_WHAT YOU NEED TO DO_:
Copy every line of the material below word for word. Omit the pictures.

Stored dataset material
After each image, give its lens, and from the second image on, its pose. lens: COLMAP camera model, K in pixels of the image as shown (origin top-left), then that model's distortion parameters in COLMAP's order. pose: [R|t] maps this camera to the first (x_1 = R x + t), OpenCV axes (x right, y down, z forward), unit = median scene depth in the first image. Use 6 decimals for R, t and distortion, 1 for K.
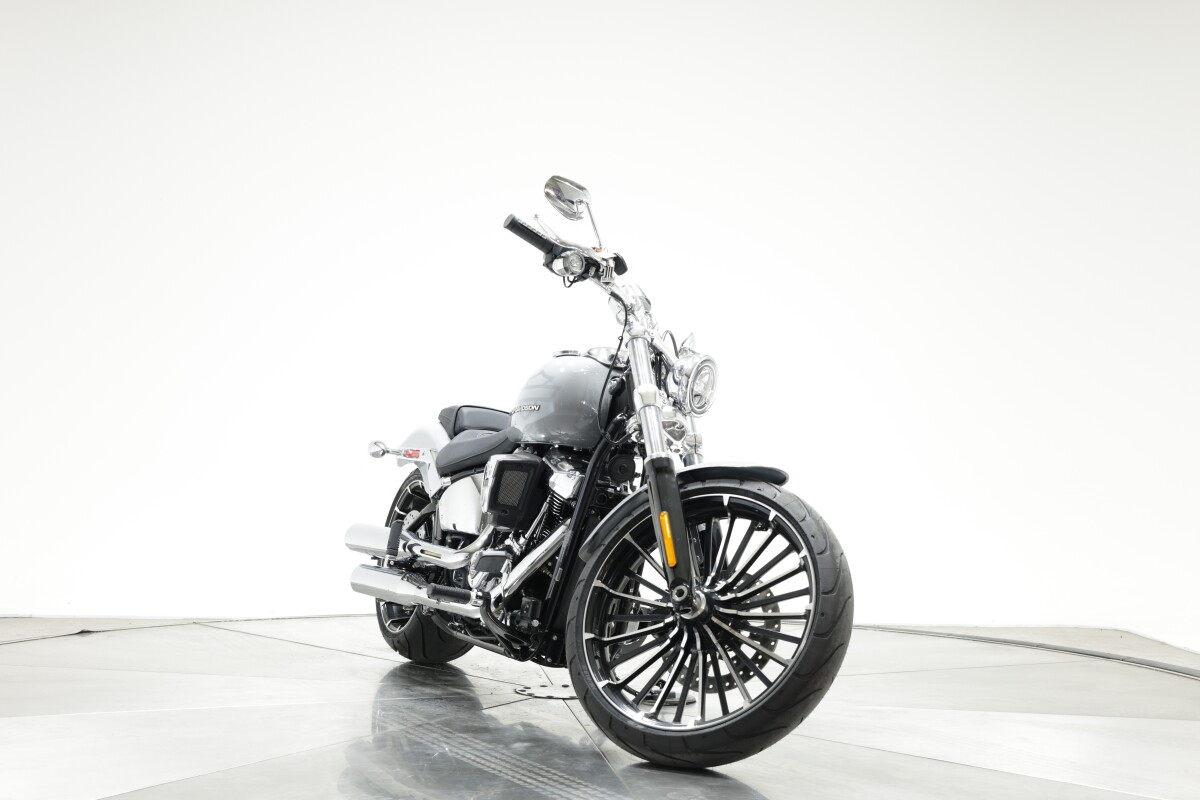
lens RADIAL K [[1628.2, 0, 600.0], [0, 1628.2, 400.0], [0, 0, 1]] dist [0.019588, 0.049204]
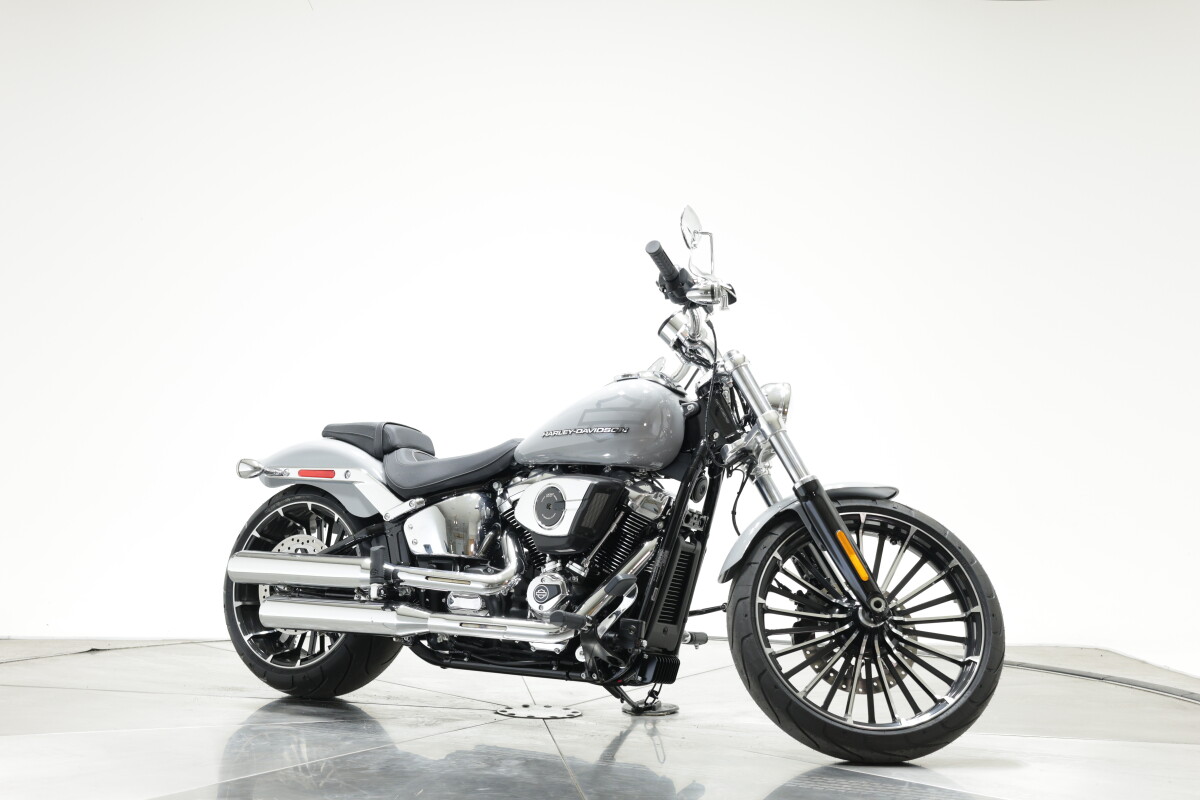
lens RADIAL K [[1628.2, 0, 600.0], [0, 1628.2, 400.0], [0, 0, 1]] dist [0.019588, 0.049204]
pose [[0.820961, 0.015820, 0.570765, -0.649162], [-0.016656, 0.999854, -0.003756, -0.010302], [-0.570741, -0.006424, 0.821105, 0.183651]]
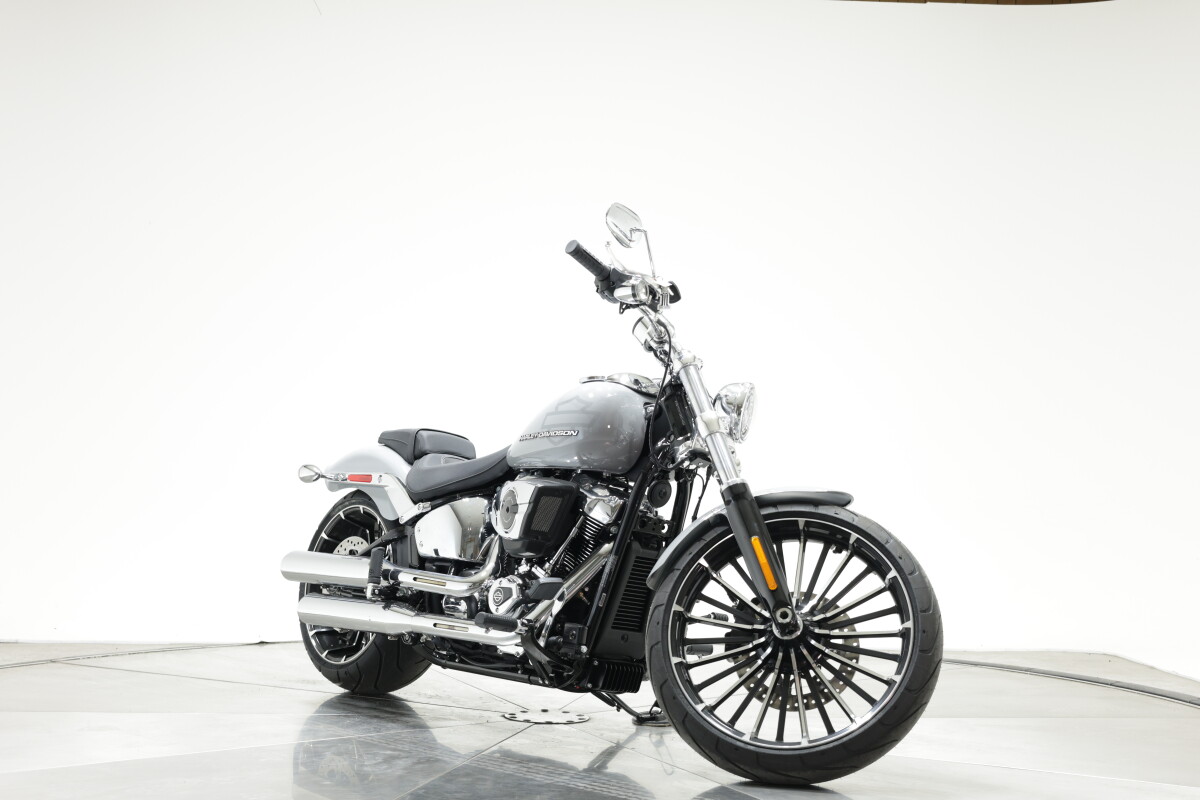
lens RADIAL K [[1628.2, 0, 600.0], [0, 1628.2, 400.0], [0, 0, 1]] dist [0.019588, 0.049204]
pose [[0.962473, 0.007865, 0.271264, -0.304664], [-0.005371, 0.999936, -0.009936, -0.005925], [-0.271325, 0.008106, 0.962454, 0.034031]]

_OUTPUT_:
After each image, give its lens, and from the second image on, its pose. lens: COLMAP camera model, K in pixels of the image as shown (origin top-left), then that model's distortion parameters in COLMAP's order. pose: [R|t] maps this camera to the first (x_1 = R x + t), OpenCV axes (x right, y down, z forward), unit = median scene depth in the first image. Use 6 decimals for R, t and distortion, 1 for K.
lens RADIAL K [[1628.2, 0, 600.0], [0, 1628.2, 400.0], [0, 0, 1]] dist [0.019588, 0.049204]
lens RADIAL K [[1628.2, 0, 600.0], [0, 1628.2, 400.0], [0, 0, 1]] dist [0.019588, 0.049204]
pose [[0.820961, 0.015820, 0.570765, -0.649162], [-0.016656, 0.999854, -0.003756, -0.010302], [-0.570741, -0.006424, 0.821105, 0.183651]]
lens RADIAL K [[1628.2, 0, 600.0], [0, 1628.2, 400.0], [0, 0, 1]] dist [0.019588, 0.049204]
pose [[0.962473, 0.007865, 0.271264, -0.304664], [-0.005371, 0.999936, -0.009936, -0.005925], [-0.271325, 0.008106, 0.962454, 0.034031]]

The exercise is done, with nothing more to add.